Hacker News new | ask | show | jobs
by barbs 2599 days ago
I feel like "BlurHash" is a misleading name, since it's not a hash of the image data that gets created, it's just highly compressed to just some data about the colours used. Unless I'm misunderstanding something?
2 comments

You could say that hash is a very aggressive, lossy compression.

Same image will result in same hash. Different images will often result in different hashes. That makes it a valid hash.

> You could say that hash is a very aggressive, lossy compression.

You could but it would be about as misleading as a sentence could possibly be.

The purpose of compression is to preserve content as much as possible: similar inputs should give similar outputs, and the output should provide as much information about the input as it can.

Hashing deliberately does the exact opposite - slightly different inputs should give wildly different outputs - as its primary purpose in the case of crypto hashes, and in the case of index hashes as a performance optimization (which is the primary purpose of index hashes).

If you want specifically a cryptographic/indexing hash, where 1 bit of change in input changes ~50% of bits in the output, then that's one possible goal/restriction. But that's just one kind of hash function.

But you can have hash functions with the goal of preserving similarity. For example soundex is a hash function with that constraint. From: https://pdfs.semanticscholar.org/06d6/8587c27058dd6ab3fb8238...

> For example value 1 = "Damieva" and value 2 = "Dameiva." These two values will produce the same Soundex hash value, creating a match.

There's also the whole class of LSH https://en.wikipedia.org/wiki/Locality-sensitive_hashing

From Wikipedia: "A hash function is any function that can be used to map data of arbitrary size onto data of a fixed size."

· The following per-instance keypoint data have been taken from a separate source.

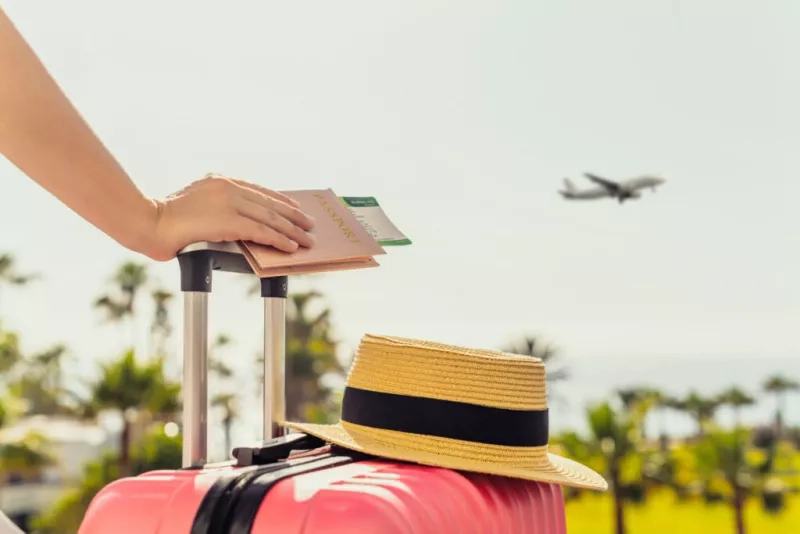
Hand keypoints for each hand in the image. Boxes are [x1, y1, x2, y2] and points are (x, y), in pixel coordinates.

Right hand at [146, 173, 315, 260]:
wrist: (149, 222)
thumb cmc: (165, 220)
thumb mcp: (195, 206)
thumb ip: (216, 208)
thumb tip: (236, 223)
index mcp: (219, 181)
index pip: (258, 190)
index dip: (279, 200)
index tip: (294, 207)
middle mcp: (227, 187)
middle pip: (269, 202)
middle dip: (292, 215)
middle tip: (309, 224)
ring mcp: (229, 202)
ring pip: (270, 217)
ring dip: (292, 230)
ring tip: (306, 239)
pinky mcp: (229, 220)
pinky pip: (262, 230)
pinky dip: (279, 239)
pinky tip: (290, 246)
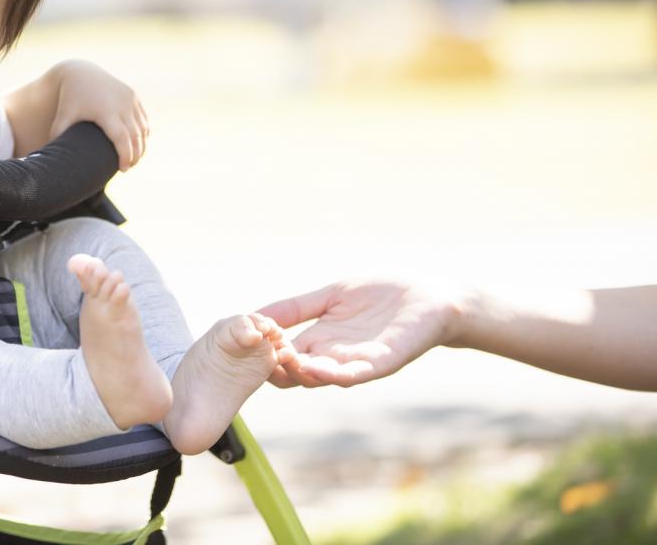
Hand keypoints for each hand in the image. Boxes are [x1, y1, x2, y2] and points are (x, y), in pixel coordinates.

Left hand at [49, 60, 148, 170]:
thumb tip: (53, 159)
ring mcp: (130, 99)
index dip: (125, 156)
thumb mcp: (63, 117)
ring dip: (141, 145)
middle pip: (136, 137)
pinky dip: (142, 133)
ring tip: (133, 159)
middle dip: (135, 155)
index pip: (122, 139)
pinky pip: (142, 119)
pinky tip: (138, 144)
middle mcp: (121, 104)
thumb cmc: (69, 100)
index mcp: (106, 111)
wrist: (80, 73)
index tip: (123, 169)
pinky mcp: (133, 96)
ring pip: (142, 129)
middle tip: (128, 168)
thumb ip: (59, 136)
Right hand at [255, 276, 466, 387]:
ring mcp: (356, 361)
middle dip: (275, 368)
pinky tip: (323, 369)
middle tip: (255, 357)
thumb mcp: (330, 296)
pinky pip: (357, 374)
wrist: (432, 298)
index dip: (262, 353)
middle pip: (295, 374)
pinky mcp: (383, 362)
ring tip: (285, 363)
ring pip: (322, 378)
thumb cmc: (384, 294)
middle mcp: (332, 356)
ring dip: (303, 374)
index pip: (281, 356)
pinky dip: (339, 375)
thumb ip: (295, 307)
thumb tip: (253, 314)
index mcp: (318, 339)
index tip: (242, 341)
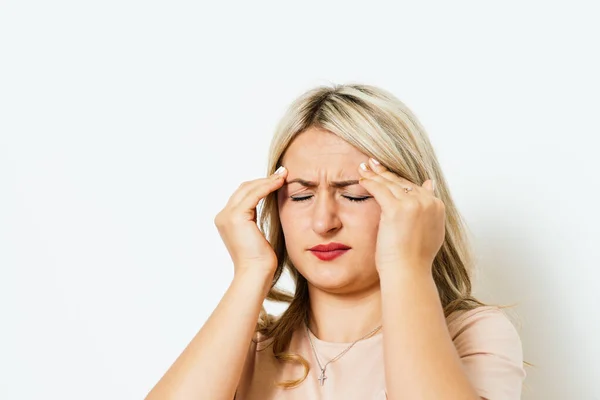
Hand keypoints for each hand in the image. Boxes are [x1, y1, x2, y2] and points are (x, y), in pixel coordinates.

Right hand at [214, 166, 287, 276]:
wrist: (255, 273)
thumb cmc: (260, 261)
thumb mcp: (257, 235)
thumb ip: (256, 220)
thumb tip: (268, 206)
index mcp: (226, 221)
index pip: (243, 196)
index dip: (260, 186)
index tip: (277, 179)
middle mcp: (223, 216)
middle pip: (244, 189)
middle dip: (263, 179)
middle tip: (282, 173)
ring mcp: (227, 216)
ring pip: (248, 189)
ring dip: (267, 180)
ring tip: (283, 175)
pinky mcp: (236, 216)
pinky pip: (254, 195)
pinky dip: (267, 186)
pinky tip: (280, 183)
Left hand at [357, 158, 444, 274]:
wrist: (409, 272)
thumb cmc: (415, 259)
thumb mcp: (431, 231)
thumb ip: (430, 209)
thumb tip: (430, 183)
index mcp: (436, 206)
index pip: (415, 187)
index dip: (399, 180)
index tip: (388, 174)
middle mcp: (427, 202)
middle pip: (402, 182)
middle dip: (385, 173)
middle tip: (372, 163)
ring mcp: (413, 204)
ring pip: (390, 183)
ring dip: (375, 174)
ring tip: (364, 167)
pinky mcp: (397, 208)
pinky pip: (379, 189)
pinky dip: (369, 182)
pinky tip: (361, 178)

As for hash functions having the desired property of different inputs leading to vastly different outputs, that only describes one subset. There are many hash algorithms that aim to achieve precisely the opposite, such as simhash.

Technically speaking, a hash is just a function that maps arbitrary data into a fixed size set of outputs.

f(x) = 1 is a hash function. A catastrophically bad one to use for something like a hashmap, but a hash function nonetheless.

Although if you’re implementing a hashmap from scratch, that is a very good hash function to use temporarily while building collision management.